Jacques Brel (20ème siècle)
Stromaé (21ème siècle)
Cette génération d’élèves, finalement, ressemble aux autres en matière de manque de repères dans le temps : quand on évoque 39-45, on a droit -systématiquement- à la question “Vous étiez née, M’dame ?”… La télévision en noir et blanc, les cabines téléphoniques, les présentatrices télé, sont autant d’occasions de leur rappeler à quel point nous sommes… plus vieux qu’eux. Attention : depuis quelques années, ce phénomène se déplace en salle des profs, ce qui, mon cher Mastorgio, est pour vous comme pour moi un signe de vieillissement précoce (ou est-ce qu’on donne le CAPES aux moins de 20 ans, aujourd’hui ? De mon temps… )
Une façon de susciter chez nos zélèves une onde de stupeur et de tremblement, c’est de leur expliquer que vous avez à peu près l’âge de leurs parents (et en aucun cas celui de leurs grands-parents !!!) : essayez, c’est drôle de regarder leur expression. Ils réalisent alors que non, non, vous n’êtes pas atemporel(le), (même si M. Mastorgio entretient ce mythe…) ils raccrochent l’image de votre naissance aux photos de leurs propres parents en culottes courtes (mhum, le must du must : en sous-pull jaune, survêtement Addidas marron, très tendance en 1974…) et vous voici classé dans la catégorie “ringard”.
Osez, au cours d’une explication de texte, d’une discussion en option media, dire que non, décidément, pas besoin de poser vingt mille fois la question, vous n’aimez pas Sexion d’assaut (faut-il encore dire pour quelles raisons ?), ils vous harcèleront pour connaître vos goûts en matière de musique. Libérez, alors, les chanteurs de votre enfance, de votre adolescence : osez Brel, Brassens, Piaf.

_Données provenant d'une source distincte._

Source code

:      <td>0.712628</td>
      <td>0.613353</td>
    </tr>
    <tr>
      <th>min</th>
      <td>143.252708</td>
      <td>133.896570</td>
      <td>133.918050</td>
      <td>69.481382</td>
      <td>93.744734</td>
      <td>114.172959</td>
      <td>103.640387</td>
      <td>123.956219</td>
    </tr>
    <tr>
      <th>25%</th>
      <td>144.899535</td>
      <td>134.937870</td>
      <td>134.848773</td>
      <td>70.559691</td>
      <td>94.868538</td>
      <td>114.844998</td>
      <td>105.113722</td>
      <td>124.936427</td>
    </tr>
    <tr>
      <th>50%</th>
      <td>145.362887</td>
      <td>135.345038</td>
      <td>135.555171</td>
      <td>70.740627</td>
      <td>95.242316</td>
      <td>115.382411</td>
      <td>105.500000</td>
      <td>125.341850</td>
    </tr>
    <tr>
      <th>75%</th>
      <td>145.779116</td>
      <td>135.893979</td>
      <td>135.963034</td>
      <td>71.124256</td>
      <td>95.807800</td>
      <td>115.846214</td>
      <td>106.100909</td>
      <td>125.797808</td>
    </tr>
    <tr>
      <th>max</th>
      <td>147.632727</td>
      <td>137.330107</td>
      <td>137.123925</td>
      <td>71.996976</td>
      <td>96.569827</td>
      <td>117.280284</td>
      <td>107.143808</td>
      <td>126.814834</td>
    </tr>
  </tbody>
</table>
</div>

Hilarité assurée, côté génération Y. “M’Dame, Piaf, c’est le Moyen-Age, quand même !” (quand je vous dis qu’ils n’ont aucun repère en Histoire…)
“Ne me quitte pas, il faut oublier, tout peut s’oublier… ” : stupeur, c’est un élève de quatrième qui fredonne du Brel ! Mais pour rire, pour tourner en dérision ce “Ne me quitte pas”.
Enfoncez le clou en parlant poésie, sonorité, émotion, chanson à texte, tout simplement… En face, l’onde de rire perdure : “Mais, on va pas faire non plus une explication de texte des chansons !” Vous devriez, très chers ados, vous devriez… Les chansons d’Orelsan, de Kerry James, par exemple, vaudraient bien qu’on les comprenne avant de les fredonner, à mon sens…
Allons, essayons d’entrer dans ce 21ème siècle : ce Stromaé, que d’aucuns ont osé comparer avec Jacques Brel, qu’écrit-il ? Joue-t-il avec les mots ? Les images ? Le rythme, les sonorités ? Ses chansons sont, c’est certain, des chansons à texte : ses textes sont-ils bons ? A vos arguments, j’attends d’être convaincue.